_Consegna A_.
Nell'articolo sulla doppia inaugurazione a Montevarchi, da quale giorno la città ospita il nuovo Mercato coperto degli agricoltori?
_Consegna B_.
Spiega, in base all'articolo sulla doppia inaugurazione a Montevarchi, che cosa testimonia la presenza di CIA Arezzo all'evento.
_Consegna C_.
Continua l'articolo sulla doppia inaugurazione a Montevarchi dopo l'ultima frase riportata.

··· Estratto scelto

26/04/2026
A MONTEVARCHI, DOPPIA INAUGURAZIONE PER LO SVILUPPO RURALE
CIA AREZZO: PROGETTO CONCRETO CHE RAFFORZA LA FILIERA CORTA, SOSTIENE LE IMPRESE AGRICOLE E PROMUOVE UNO SVILUPPO SOSTENIBILE DEI TERRITORI.
Doppio taglio del nastro importante per il Valdarno e per la città Montevarchi che, dal 23 aprile, ospita il nuovo Mercato coperto degli agricoltori e il Centro studi della Consulta nazionale dei Distretti del Cibo, due progetti strategici per lo sviluppo sostenibile e la valorizzazione delle filiere locali.
All’iniziativa di inaugurazione, molto partecipata, ha preso parte CIA Arezzo, con la presenza del direttore Massimiliano Dindalini e del responsabile Daniele Vichi, a testimonianza dell’attenzione e del sostegno del sistema agricolo organizzato verso progettualità che rafforzano il legame tra produzione, territorio e comunità.
Il Mercato Coperto degli Agricoltori rappresenta una struttura innovativa, realizzata secondo criteri di bioedilizia ed efficienza energetica, pensata per favorire la vendita diretta, la promozione della biodiversità e la diffusione della cultura alimentare. Accanto a questo, il Centro Studi della Consulta Nazionale dei Distretti del Cibo avrà un ruolo centrale nel coordinamento di attività di ricerca, formazione e diffusione delle buone pratiche a livello nazionale.

······
··· Dati forniti

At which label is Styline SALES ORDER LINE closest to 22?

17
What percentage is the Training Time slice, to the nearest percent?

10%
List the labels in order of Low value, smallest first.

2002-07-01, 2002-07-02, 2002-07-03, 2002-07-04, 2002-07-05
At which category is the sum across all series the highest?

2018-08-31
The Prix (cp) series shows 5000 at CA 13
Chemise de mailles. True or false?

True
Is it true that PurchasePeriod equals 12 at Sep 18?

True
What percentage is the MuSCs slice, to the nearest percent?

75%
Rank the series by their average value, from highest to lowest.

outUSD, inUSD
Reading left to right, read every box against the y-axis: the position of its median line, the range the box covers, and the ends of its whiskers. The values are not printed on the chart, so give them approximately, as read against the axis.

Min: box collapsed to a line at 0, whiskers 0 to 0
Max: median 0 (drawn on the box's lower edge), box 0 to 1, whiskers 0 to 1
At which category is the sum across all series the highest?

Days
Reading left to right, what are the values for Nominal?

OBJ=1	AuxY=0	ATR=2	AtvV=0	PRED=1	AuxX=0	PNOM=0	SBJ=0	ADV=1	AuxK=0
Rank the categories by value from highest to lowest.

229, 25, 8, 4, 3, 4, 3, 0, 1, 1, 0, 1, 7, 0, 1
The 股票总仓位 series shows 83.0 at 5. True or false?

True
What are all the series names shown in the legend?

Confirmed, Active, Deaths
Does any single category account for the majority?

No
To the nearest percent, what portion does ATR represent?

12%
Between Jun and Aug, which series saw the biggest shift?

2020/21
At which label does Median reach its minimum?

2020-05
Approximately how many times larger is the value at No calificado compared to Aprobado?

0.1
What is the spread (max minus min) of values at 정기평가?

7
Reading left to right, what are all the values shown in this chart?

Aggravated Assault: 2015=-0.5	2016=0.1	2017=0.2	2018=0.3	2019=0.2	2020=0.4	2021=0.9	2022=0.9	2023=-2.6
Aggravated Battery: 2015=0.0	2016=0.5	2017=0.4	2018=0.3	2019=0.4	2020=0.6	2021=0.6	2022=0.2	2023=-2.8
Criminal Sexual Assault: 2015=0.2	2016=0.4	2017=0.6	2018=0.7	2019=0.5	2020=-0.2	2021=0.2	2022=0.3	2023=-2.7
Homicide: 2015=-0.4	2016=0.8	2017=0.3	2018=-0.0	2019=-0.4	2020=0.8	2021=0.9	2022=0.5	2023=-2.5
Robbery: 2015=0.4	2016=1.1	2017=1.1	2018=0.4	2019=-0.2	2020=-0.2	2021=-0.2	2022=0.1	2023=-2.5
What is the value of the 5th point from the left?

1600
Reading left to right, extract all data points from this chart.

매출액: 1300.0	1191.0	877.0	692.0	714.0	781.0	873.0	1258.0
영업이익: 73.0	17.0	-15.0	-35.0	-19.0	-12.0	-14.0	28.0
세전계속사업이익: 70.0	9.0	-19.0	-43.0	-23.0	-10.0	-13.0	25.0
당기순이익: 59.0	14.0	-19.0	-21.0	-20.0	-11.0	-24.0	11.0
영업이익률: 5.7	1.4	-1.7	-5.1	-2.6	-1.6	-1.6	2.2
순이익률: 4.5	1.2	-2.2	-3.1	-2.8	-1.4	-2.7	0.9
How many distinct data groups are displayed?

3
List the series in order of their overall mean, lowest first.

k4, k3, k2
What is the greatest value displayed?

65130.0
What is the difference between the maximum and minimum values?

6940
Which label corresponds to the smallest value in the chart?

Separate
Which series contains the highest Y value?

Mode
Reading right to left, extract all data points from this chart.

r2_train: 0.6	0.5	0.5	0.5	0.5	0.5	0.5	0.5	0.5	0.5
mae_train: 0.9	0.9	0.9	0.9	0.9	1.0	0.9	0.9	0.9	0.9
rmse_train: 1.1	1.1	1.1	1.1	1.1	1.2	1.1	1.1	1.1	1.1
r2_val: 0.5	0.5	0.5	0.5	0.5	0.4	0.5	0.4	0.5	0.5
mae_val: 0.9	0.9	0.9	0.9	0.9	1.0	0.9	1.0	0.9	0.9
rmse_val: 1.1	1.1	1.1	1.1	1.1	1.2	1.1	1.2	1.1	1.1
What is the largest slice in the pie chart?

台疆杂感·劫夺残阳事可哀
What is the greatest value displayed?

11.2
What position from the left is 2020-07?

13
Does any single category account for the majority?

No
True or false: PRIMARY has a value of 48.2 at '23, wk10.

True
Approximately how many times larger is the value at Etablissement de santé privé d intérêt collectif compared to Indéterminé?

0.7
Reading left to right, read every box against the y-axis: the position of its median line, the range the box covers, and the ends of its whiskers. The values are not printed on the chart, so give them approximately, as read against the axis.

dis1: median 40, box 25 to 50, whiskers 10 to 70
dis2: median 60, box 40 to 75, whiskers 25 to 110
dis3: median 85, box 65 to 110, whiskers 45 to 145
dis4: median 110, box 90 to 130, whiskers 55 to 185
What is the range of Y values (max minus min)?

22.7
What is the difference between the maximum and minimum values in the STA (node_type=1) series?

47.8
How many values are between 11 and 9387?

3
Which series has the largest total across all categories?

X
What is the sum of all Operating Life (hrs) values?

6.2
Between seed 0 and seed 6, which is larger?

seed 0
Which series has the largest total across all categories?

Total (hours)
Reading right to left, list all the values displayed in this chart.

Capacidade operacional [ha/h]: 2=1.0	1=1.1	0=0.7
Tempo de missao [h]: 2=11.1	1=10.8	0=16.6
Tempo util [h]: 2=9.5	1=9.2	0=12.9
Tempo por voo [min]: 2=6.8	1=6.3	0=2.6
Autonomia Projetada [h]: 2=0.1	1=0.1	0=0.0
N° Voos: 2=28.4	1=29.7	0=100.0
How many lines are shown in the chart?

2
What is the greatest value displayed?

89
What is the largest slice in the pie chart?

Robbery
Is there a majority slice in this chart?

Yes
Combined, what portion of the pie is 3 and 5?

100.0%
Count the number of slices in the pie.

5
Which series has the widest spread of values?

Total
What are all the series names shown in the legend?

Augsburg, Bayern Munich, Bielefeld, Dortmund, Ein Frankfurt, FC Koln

······

_Risultato A_.
Dal 23 aprile.

_Risultato B_.
CIA Arezzo era presente con il direttore Massimiliano Dindalini e il responsabile Daniele Vichi. Questa presenza testimonia l'attenzione e il sostegno del sistema agricolo organizzato verso progetti che rafforzano il legame tra produzione, territorio e comunità.

_Risultato C_.
“Questa iniziativa – ha dichiarato Massimiliano Dindalini, portando il saluto dell’organizzazione agricola – rappresenta un esempio concreto di come sia possibile costruire valore mettendo in rete imprese agricole, istituzioni e mondo della ricerca. Il Mercato Coperto e il Centro Studi sono strumenti fondamentali per sostenere la competitività delle aziende e promuovere un modello di sviluppo realmente sostenibile, capace di valorizzare le produzioni locali e rafforzare il rapporto con i consumatori. La filiera corta e i distretti del cibo sono leve strategiche per il futuro dell’agricoltura. Iniziative come questa dimostrano che investire sul territorio significa creare opportunità economiche, tutela ambientale e coesione sociale. Come CIA siamo orgogliosi di essere parte attiva di questo percorso. La scelta di unire le due inaugurazioni in un unico momento istituzionale evidenzia il valore della sinergia tra infrastrutture fisiche e strumenti di elaborazione strategica, confermando il ruolo chiave della cooperazione tra pubblico e privato nello sviluppo dei sistemi agroalimentari territoriali”, ha concluso Dindalini portando il suo contributo alla cerimonia, che ha visto un ampia partecipazione istituzionale.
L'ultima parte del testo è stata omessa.